It came during a visit of Nobel laureate Prof Muhammad Yunus, who developed the social business theory, to Osaka in Japan on Friday and Saturday.
Nobuyori  Kodaira, executive vice president of Toyota Motor Company, accompanied by a team of five senior officials met Prof Yunus to discuss Toyota’s participation in social business.
Vincent Valdmann, deputy general manager for corporate planning of Nissan Motor, also visited the founder of Grameen Bank to discuss ways and means to develop social business as a part of their corporate social responsibility programme.

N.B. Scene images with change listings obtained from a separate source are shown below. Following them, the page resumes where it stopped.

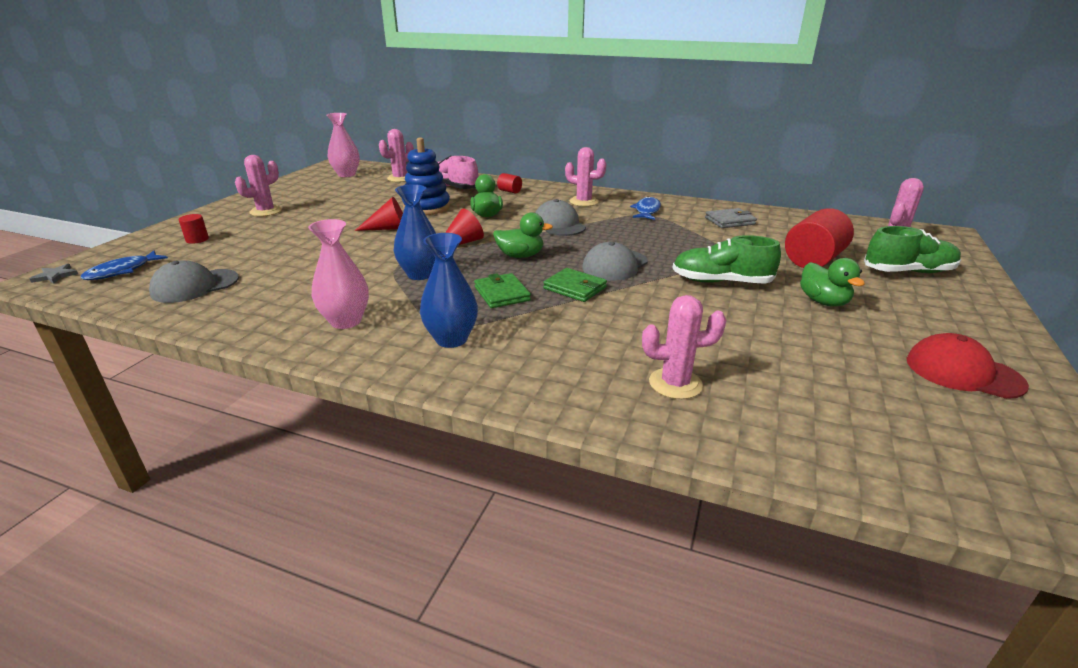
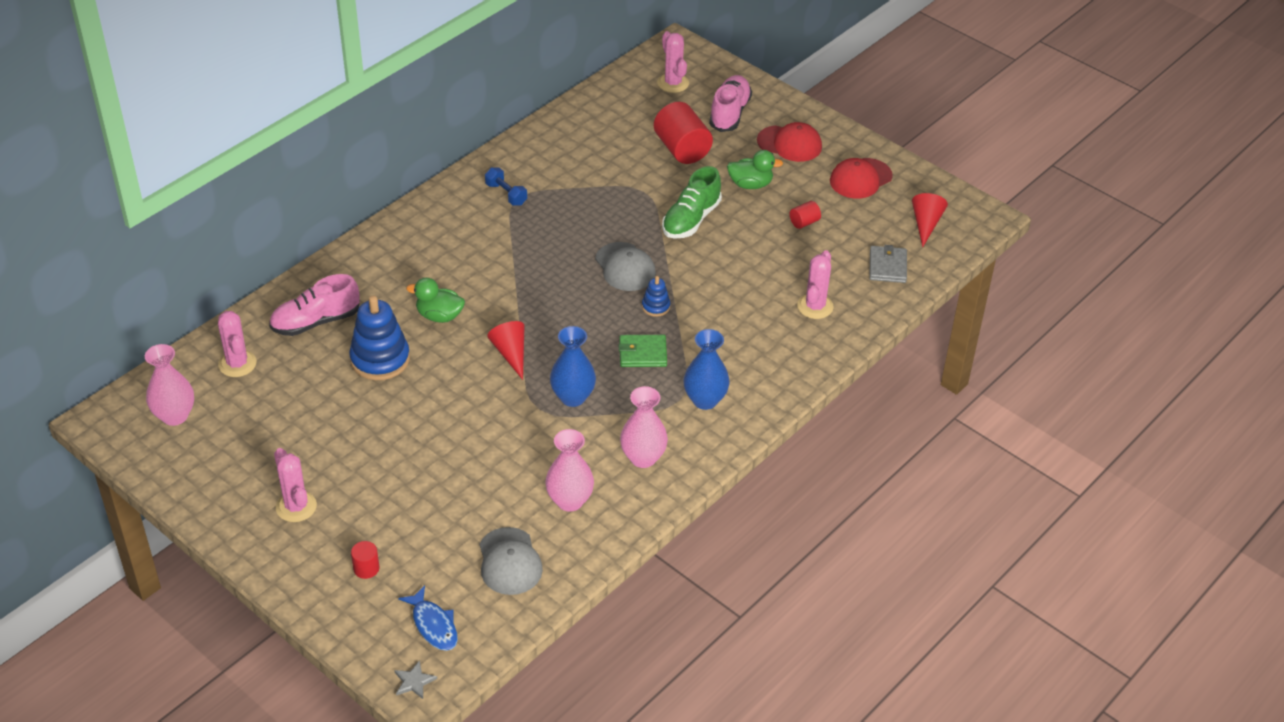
camera: 70 degrees left, 15 degrees up
red cone [355,197,403,231] -> red cone moved to [912,193,948,247]
green duck [493,212,553,258] -> none
red cylinder [497,173,522,193] -> red cylinder moved to [790,201,821,229]
grey cap [535,199,586,236] -> none
green wallet [543,268,607,302] -> blue stacking toy [642,276,670,317]
pink cactus [565,147,607,207] -> none
blue fish [630,196,661,220] -> blue dumbbell [485,167,527,206]
grey wallet [705,208,757,228] -> grey wallet moved to [869,245,907,283]
green shoe [864,226,961,273] -> pink shoe [709,75,752,132]
none -> pink vase [545,429,594,512]
none -> red cap [757,122,822,162]

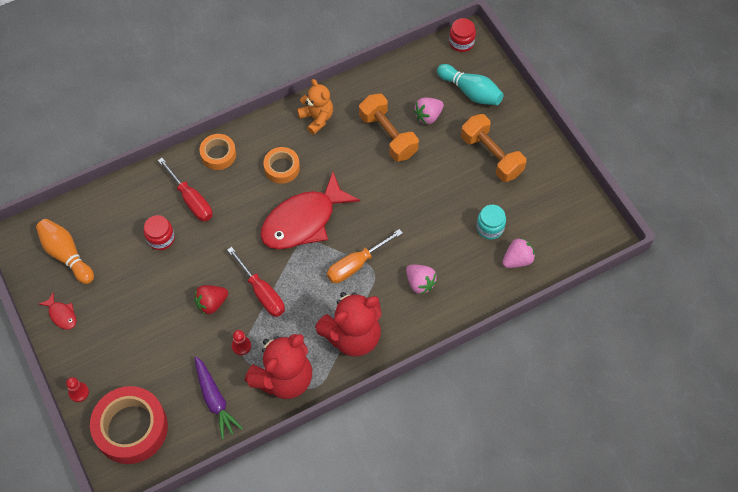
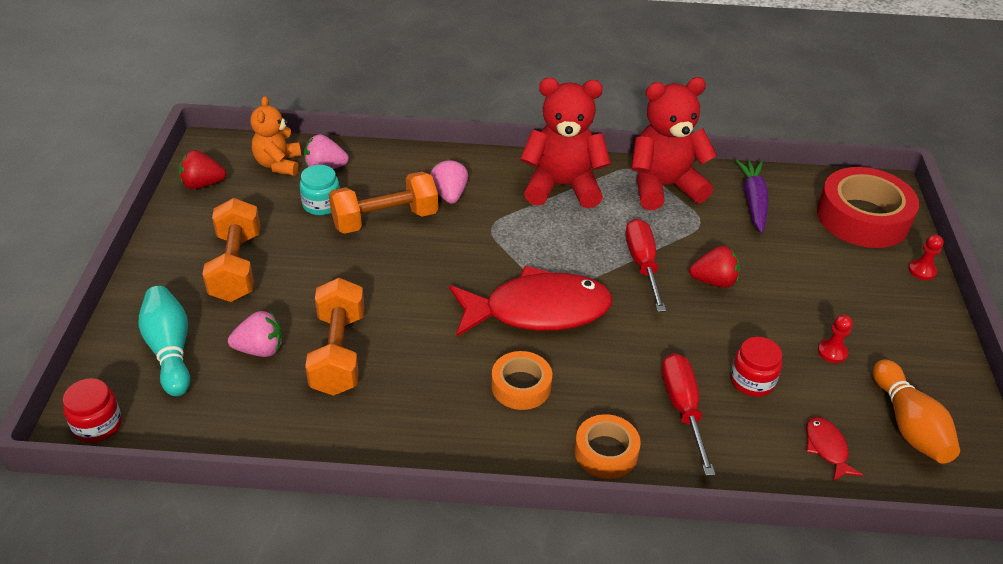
camera: 150 degrees left, 20 degrees down
red fish [39,292,76,330] -> red fish moved to [806,417,863,482]
red pawn [232,330,251,355] -> red pawn moved to [818,315,853,363]
orange teddy bear [297,79,333,135] -> orange teddy bear moved to [251,96,301,176]
orange screwdriver [327,229,402,283] -> none
none -> red strawberry [179,150,226,189]
none -> orange dumbbell [329,172,438,234]

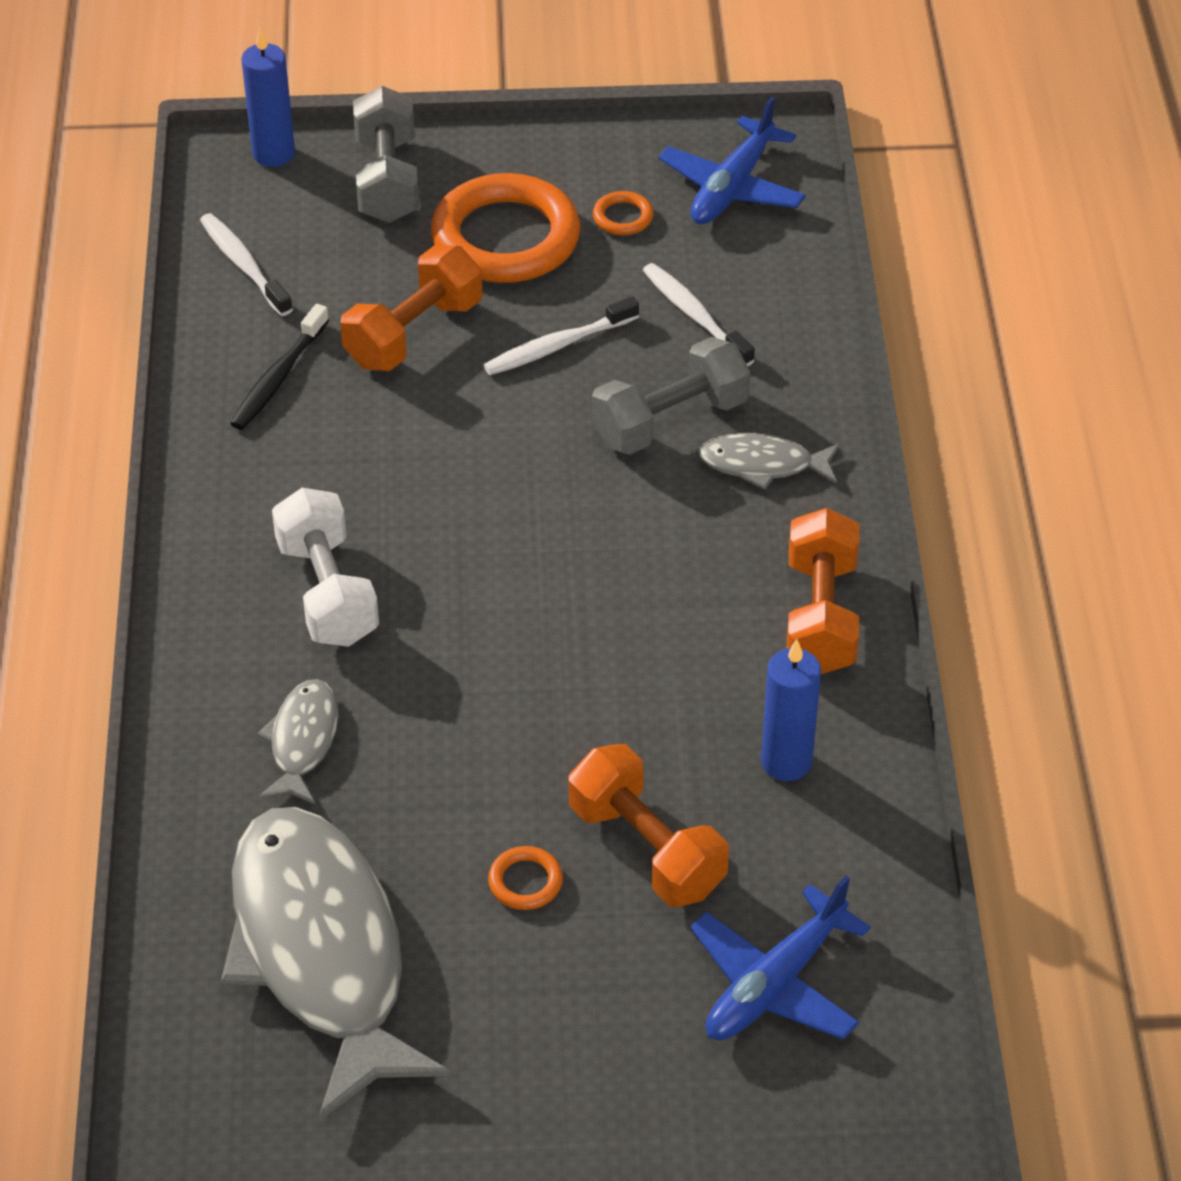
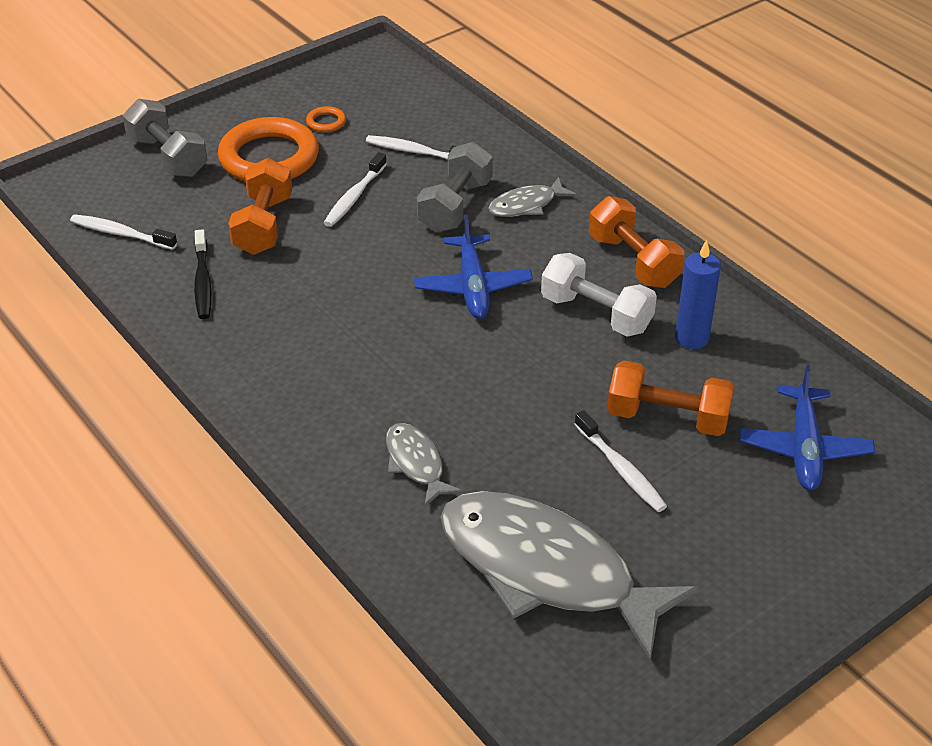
camera: 35 degrees left, 5 degrees down
blue candle [242,27,295,167] -> none
white dumbbell [272,488,379,647] -> white dumbbell moved to [541,253,657,337]
orange ring [488,846,563,910] -> white toothbrush [574,410,667,512]
blue plane [659,96,806,224] -> blue plane moved to [414,214,533,319]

Top wealthy business people of Osaka also met Yunus in two separate meetings to explore the possibilities of investing in social businesses in Japan and elsewhere.
The meeting was organised by an international bank, Yunus Centre said in a statement yesterday.
During the hectic tour of Yunus, a major shopping-mall chain expressed its interest to initiate a discussion to create a joint venture social business.
In a separate event, the Banker to the Poor addressed nearly 1,000 students coming from universities in Osaka and far away universities.
He also addressed a daylong meeting of top women entrepreneurs in Osaka and discussed their participation in social business.
Shuichi Abe, governor of Nagano Prefecture, met Prof Yunus at his hotel to discuss the academic content of a new university he is setting up in his state.
He invited Yunus to help him design the academic and extra-curricular content by joining the concept development committee. He also requested the Bangladeshi economist to accept the position of its chancellor when the university starts functioning.
Abe wants to place social business at the core of the business school.
Kunihiko Ukifune, founder and chief executive of Jikei Group of Companies, which is known for its network of vocational training colleges in 600 disciplines through 52 colleges, also met the Nobel laureate.
The company is also going to publish a number of comic books to popularise Yunus’s concepts of microcredit and social business.
Kaku, a director of the company, informed Prof Yunus that the first book would be launched this year.
Manga is a popular form of comic books in Japan which bring various subjects to Japanese readers, particularly to young people.
Earlier Prof Yunus was in Seoul on invitation of the owner and chairman of SK group to present social business concept to his executives.
SK Group is South Korea’s third-biggest conglomerate with annual revenue of $150 billion.
Before his arrival in Korea, SK group executives received a week-long training on social business. Prof Yunus rounded up the discussions and explained how the leading group can undertake social business initiative in Korea and other countries.